Victoria de mucho prestigio de Sara Sorribes ante la número 10 del mundo para darle el primer punto de la eliminatoria al conjunto español en La Manga.

Sara Sorribes tumba a Osaka en La Manga. Fuente: Getty
Sara Sorribes tumba a Osaka en La Manga. Fuente: Getty

Sara Sorribes firmó este viernes en La Manga una de las victorias más especiales en su joven carrera. Por un resultado de 6-0 y 6-3, la tenista de Castellón desconectó por completo a Naomi Osaka, una rival que no estuvo cómoda en ningún momento sobre la tierra batida. Una superficie que sigue dándole serios problemas de cabeza, la misma superficie que saca lo mejor de la raqueta de la vencedora. Un ejercicio de constancia y templanza que coloca a España 1-0 arriba y deja a Japón en una situación de máximo riesgo. Un inicio rodado, sorprendente, pero justo con la tenista que aprovechó mejor su talento para adaptarse a las condiciones que hoy se proponían.

Un 6-0 en 27 minutos nunca es fácil de explicar, mucho menos si se da entre la Nº10 del mundo y la Nº78. No tan complicado si estamos en Copa Federación. Siempre existe ese miedo a la hora de abrir una eliminatoria, sobre todo si te toca medirte ante la mejor jugadora del lugar, pero esa presión no la sintió en ningún momento Sara Sorribes.

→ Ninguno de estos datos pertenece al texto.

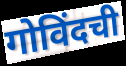
गोविंदची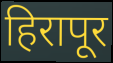
हिरापूर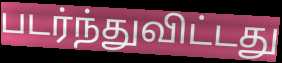
படர்ந்துவிட்டதுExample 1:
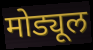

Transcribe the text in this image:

मोड्यूल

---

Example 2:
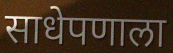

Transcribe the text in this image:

साधेपणाला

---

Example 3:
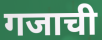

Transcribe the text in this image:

गजाची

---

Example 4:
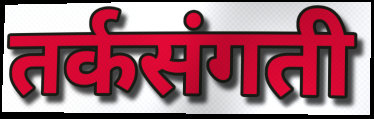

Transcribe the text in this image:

तर्कसंगती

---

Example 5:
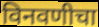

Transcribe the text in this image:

विनवणीचा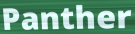
PantherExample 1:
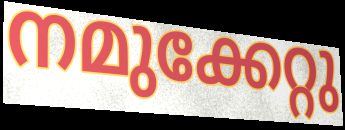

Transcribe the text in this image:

നമുക്കേറ്റു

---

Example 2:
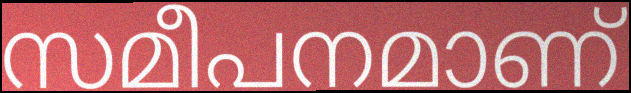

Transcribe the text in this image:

സമീപനമാണ്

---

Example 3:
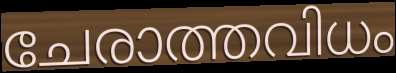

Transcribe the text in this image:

ചേരാത്തവിധം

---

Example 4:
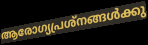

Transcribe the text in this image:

ആരോഗ്യപ്രശ്നങ്ങൾക്കു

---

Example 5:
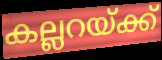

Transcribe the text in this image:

കല്ലറയ്ക്ക്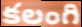
కలంగిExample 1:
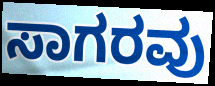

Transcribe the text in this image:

ಸಾಗರವು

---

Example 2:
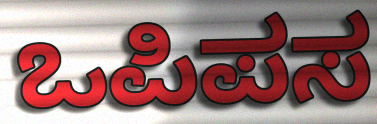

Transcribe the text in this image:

ಒಪಿಪಸ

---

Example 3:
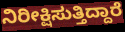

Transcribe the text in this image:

ನಿರೀಕ್ಷಿಸುತ್ತಿದ್ದಾರೆ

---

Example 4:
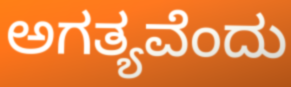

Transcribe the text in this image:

ಅಗತ್ಯವೆಂದು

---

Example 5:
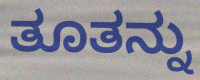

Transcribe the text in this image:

ತೂತನ್ನುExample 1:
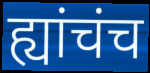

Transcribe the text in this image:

ह्यांचंच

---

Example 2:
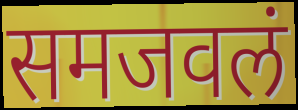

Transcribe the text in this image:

समजवलं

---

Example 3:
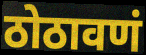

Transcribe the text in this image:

ठोठावणं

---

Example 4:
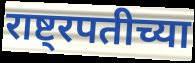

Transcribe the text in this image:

राष्ट्रपतीच्या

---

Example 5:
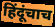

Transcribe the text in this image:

हिंदूंचाचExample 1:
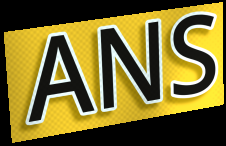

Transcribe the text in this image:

ANS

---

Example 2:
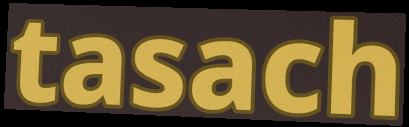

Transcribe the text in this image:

tasach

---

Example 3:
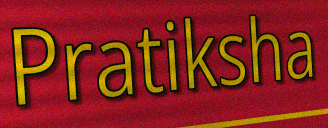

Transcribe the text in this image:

Pratiksha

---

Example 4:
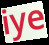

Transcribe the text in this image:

iye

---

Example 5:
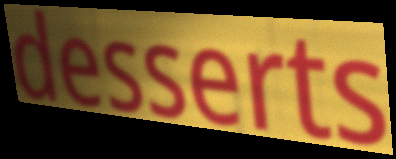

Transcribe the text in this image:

desserts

Es cierto que estando sobre tierra batida, nadie esperaba aquí la mejor versión de la japonesa, pero tampoco esperábamos que firmara 24 errores no forzados solamente en el primer set. La española, sin ningún tipo de lujo, se dedicó a poner la bola dentro y variar mucho con su revés, utilizando continuamente el cortado. Ese golpe marcó la diferencia entre una jugadora que estaba dispuesta a pelear el tiempo que hiciera falta sobre la arcilla, frente a otra que no estaba dispuesta a sudar en intercambios de más de ocho bolas. Digamos que ambas pusieron mucho de su parte para que el encuentro comenzara con un rosco sorprendente.

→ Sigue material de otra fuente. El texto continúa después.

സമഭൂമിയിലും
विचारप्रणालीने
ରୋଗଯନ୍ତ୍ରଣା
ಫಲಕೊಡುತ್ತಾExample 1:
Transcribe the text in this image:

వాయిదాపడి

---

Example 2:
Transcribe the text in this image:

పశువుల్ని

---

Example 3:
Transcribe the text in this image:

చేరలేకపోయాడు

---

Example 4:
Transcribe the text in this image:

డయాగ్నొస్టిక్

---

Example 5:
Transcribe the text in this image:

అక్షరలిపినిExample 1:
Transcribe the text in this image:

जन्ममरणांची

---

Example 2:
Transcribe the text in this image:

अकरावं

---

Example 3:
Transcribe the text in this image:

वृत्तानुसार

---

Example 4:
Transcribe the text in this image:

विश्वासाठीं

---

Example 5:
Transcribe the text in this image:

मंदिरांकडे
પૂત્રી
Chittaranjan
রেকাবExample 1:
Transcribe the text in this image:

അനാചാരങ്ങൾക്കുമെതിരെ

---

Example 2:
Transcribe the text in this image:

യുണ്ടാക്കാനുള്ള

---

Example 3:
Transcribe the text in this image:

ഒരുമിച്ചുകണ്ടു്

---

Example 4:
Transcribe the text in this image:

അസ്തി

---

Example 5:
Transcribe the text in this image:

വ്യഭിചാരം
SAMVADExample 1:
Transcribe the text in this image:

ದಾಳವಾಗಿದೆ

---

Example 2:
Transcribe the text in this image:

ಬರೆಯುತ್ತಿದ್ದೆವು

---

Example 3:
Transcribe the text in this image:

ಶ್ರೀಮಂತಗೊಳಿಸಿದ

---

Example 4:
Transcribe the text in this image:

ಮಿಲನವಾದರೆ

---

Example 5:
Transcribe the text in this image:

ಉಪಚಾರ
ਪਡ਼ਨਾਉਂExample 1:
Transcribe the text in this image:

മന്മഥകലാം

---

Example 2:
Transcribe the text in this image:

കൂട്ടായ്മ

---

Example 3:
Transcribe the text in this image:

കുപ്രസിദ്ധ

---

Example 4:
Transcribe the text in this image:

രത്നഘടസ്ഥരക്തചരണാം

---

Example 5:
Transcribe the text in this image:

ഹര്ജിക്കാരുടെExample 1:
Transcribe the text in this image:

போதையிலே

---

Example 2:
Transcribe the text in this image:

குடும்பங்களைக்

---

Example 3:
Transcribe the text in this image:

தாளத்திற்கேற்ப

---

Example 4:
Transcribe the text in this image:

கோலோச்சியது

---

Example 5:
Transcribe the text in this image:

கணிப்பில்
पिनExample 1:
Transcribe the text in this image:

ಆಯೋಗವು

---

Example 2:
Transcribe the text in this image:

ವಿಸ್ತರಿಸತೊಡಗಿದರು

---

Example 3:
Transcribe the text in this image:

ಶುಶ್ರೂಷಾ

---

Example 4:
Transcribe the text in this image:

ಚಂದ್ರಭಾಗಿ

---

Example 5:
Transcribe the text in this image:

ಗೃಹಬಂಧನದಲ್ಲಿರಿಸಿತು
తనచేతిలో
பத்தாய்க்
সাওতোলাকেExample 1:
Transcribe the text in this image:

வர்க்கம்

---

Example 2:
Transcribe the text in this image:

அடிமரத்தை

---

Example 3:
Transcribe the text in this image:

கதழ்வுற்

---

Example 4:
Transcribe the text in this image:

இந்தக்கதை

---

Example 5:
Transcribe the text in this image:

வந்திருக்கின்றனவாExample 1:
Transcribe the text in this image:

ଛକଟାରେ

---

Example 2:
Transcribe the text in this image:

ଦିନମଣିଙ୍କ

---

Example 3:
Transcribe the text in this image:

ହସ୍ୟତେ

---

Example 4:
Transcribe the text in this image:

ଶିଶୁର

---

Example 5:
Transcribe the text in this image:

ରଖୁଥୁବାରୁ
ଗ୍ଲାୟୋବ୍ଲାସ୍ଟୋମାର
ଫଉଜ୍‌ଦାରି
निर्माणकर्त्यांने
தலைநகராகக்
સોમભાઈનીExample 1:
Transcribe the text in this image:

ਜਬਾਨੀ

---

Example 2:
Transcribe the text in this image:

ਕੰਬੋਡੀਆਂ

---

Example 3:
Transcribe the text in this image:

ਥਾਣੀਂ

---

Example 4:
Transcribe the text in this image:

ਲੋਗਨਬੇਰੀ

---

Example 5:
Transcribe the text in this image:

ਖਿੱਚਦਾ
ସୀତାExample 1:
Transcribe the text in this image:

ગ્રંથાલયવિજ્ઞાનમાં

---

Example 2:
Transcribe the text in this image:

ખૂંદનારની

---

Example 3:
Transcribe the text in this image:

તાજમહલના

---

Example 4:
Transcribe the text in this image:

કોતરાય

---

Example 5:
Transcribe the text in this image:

Curiosamente, la última vez que se habían enfrentado (Mutua Madrid Open 2019), Naomi se había impuesto a la de Castellón por 7-6, 3-6 y 6-0. Por lo tanto, la venganza por ese último parcial tan doloroso ya estaba resuelta, ahora faltaba rematar un inicio tan prometedor. Podemos hablar de tenis, podemos hablar de suerte, de pensamiento táctico si quieren, pero donde realmente existía un abismo entre las dos era en la actitud. Sorribes, enfocada desde el inicio, era un torbellino que pisaba con fuerza y rugía en cada bola. Al otro lado, una Osaka dubitativa, incapaz de sonreír, vagaba desde el fondo de la pista, mostraba cero entusiasmo por competir y defender a su país hoy en La Manga. Ya la conocemos, sabemos que no es la alegría de la huerta, pero su rostro serio se acentuaba este viernes mucho más que otros días.

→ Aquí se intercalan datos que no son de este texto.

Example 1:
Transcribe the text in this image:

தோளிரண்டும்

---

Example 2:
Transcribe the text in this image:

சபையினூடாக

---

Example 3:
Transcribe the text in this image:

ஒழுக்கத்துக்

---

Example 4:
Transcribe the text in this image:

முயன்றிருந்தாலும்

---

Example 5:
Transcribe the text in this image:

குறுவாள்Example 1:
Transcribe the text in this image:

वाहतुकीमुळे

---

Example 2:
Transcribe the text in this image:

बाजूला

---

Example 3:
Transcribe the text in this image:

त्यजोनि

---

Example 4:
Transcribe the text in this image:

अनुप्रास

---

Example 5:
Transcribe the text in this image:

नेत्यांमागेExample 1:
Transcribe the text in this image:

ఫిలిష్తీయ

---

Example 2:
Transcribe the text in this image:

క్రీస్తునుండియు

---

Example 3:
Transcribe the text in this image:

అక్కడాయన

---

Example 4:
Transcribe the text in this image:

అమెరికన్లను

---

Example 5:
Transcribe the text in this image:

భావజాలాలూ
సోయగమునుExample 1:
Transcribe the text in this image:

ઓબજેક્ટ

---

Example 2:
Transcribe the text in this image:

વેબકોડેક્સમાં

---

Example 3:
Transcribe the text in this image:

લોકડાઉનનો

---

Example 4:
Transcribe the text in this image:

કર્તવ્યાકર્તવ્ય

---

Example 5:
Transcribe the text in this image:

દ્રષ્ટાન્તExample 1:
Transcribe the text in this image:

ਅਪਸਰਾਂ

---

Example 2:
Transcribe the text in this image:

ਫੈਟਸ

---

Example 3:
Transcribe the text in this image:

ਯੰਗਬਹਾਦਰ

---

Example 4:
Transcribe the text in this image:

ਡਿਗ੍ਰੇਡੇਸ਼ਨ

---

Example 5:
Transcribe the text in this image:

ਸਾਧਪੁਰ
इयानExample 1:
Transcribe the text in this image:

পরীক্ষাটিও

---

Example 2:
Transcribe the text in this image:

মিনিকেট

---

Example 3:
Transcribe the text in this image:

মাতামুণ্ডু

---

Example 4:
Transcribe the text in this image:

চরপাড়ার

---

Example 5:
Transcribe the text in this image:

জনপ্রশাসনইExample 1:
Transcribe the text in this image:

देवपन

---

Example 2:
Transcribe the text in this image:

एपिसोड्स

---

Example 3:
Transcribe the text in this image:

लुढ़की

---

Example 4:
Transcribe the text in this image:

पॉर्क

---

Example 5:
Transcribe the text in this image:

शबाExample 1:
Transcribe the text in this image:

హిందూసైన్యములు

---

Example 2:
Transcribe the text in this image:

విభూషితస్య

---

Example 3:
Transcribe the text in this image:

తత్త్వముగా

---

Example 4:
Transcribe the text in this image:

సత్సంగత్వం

Reaccionará en el segundo set, seguro”, pensamos la mayoría. Hombre, si por reacción entendemos mejorar lo visto en la primera media hora, por supuesto. Osaka salió con break de salida pero ponerse 3-0 arriba ya le vino grande. No le dejó Sorribes, que rápidamente recuperó el control del marcador para devolver la igualdad. Ese fue el único momento de sufrimiento por el que pasó el equipo español, muy lejos del nivel que hoy podríamos esperar de una bicampeona de Grand Slam como es Osaka. No estaba cómoda y menos que lo iba a estar cuando se encontró con un break en contra que casi la dejaba contra las cuerdas. Con 5-3 abajo en el segundo parcial, Naomi vio cómo su vaso de agua se desbordaba. Rompió a llorar, se dirigió a su entrenador y a punto estuvo de tirar la toalla. Be better, decía una escritura en su mano, pero hoy no era posible. La japonesa se llevó una ovación, pero la victoria ya tenía dueña. Primer triunfo de Sara Sorribes ante una top10 en su carrera y primer punto de la eliminatoria para España (1-0). Esto no ha podido empezar mejor.